== Page excerpt ==
The Second Arrondissement embodied the social and political divide that could be found even within a relatively prosperous district. The western parts were more bourgeois, more anti-Communard, and highly suspicious of proletarian Belleville and its national guardsmen and the ‘Vengeurs de Flourens’ who came down to parade in the conservative
quartiers
below. In the earlier weeks of the Commune, many residents were for conciliation and a negotiated settlement, and voted for moderate representatives in the election of 26 March. The more plebeian eastern neighbourhoods of the Second Arrondissement sent delegates to the Commune, which was not the case for the middle-class residents to the west. Some 12,000 people required living assistance in the
arrondissement
and were more likely to be guardsmen because they depended on the 1.50 francs a day payment for their families. A mechanic put it this way: ‘I have seven children and my wife was ill. I had no other means of feeding my family.’
39

Given the needs of its plebeian supporters, the organisation of work remained a significant goal for Communard militants. The ‘Déclaration du peuple français’ of 19 April called for the creation of institutions that would provide credit for ordinary people, facilitating the ‘access to property’ and the ‘freedom of labour’. Ideas and even concrete projects for the ‘organisation of work’ were in the air, amid confidence that the defence of the National Guard cannons on 18 March had inaugurated a new era, full of possibilities that would make Paris and the world a better place.
40

Thus the ‘social question’ – the condition of the poor and reforms that could be put in place to help them – remained important to many ordinary Parisians. The idea that revolution could bring about reforms that would reduce or even eliminate the considerable differences in conditions of life, opportunities and expectations remained entrenched in the collective memory of Parisian workers. Eugène Varlin put it this way: ‘We want to overthrow the exploitation of workers by the right of labour [
le droit au travail
] and the association of workers in corporation.’ Workers hoped
that newly established cooperatives would reflect the organisation of the Commune itself: decentralised and locally governed. The anarchist Proudhon’s influence could be seen in many workers’ organisations in many trades. The Proudhonists and the Blanquists imagined that France, like Paris, would evolve into a federation of communes, becoming a free country just as Paris had become a ‘free city’ (
ville libre
). Such echoes could be heard at the meeting of women in the Church of the Trinité on 12 May when a speaker thundered, ‘The day of justice approaches with giant strides … the workshops in which you are packed will belong to you; the tools that are put into your hands will be yours; the gain resulting from your efforts, from your troubles, and from the loss of your health will be shared among you. Proletarians, you will be reborn.’
41
This was a time of big dreams.

== Given material ==
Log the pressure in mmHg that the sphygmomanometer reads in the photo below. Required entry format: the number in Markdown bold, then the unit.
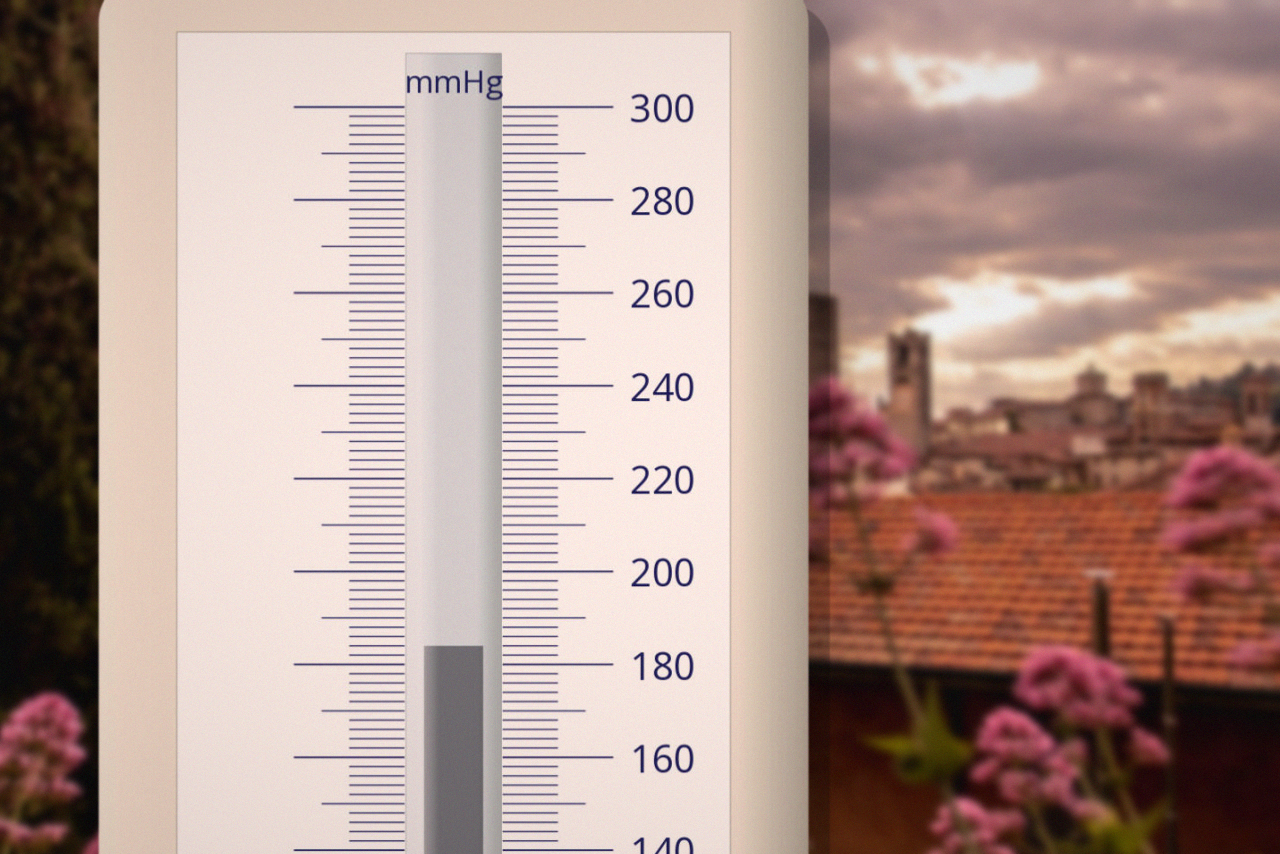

== Actions to take ==
a - According to the Paris Commune passage, what daily payment did the guardsmen depend on to support their families?
b - Summarize the Paris Commune passage in two sentences.
c - Proceed with the Paris Commune passage, picking up after its closing sentence, "This was a time of big dreams."

== Answers by task ==
a - 1.50 francs a day.

b - The Second Arrondissement was divided: its bourgeois western neighborhoods distrusted the Commune and favored conciliation, while its plebeian eastern neighborhoods sent delegates to it, and residents who needed assistance were more likely to serve as guardsmen for the 1.50-franc daily payment. The organization of work and the "social question" stayed central for Communard militants and many ordinary Parisians, who hoped for locally governed cooperatives, a federation of communes, and workshops and tools that would belong to the workers.

c -
The regulations established by a workshop set up in the Louvre to repair and convert weapons reflect how some workers envisioned manufacturing operating in the future. Foremen and charge-hands (who supervised lathes) were to be elected, just as the National Guard units elected officers. They also laid out the responsibilities of the administrative council – consisting of the manager, the foreman, the charge-hand and one worker ‘elected from each workbench’ – which would set salaries and wages, and would ensure that the work day did not exceed ten hours.
42

On 16 April, the Commune ordered a survey of workshops abandoned by employers who had fled Paris so that ultimately these could be taken over by workers’ cooperatives. A few were indeed turned over to cooperatives. A small cooperative iron foundry started up in Grenelle. Members moved into one workshop four days later and another after two weeks. The cooperative, employing about 250 workers, produced shells that were crucial to the city’s defence against Thiers. Workers elected ‘managing directors’ – not a very socialist term – led by thirty-nine-year-old Pierre Marc, who had inherited a foundry from his father. The cooperative paid rent to the previous owner of the shop. Workers employed in the cooperative earned less than their counterparts employed at the Louvre shell factory. Producers cooperatives were thus organised along traditional class lines and workers were expected to show up with their
livrets
(work identity papers), which they had been required to have with them since 1803, although this obligation had been widely resented.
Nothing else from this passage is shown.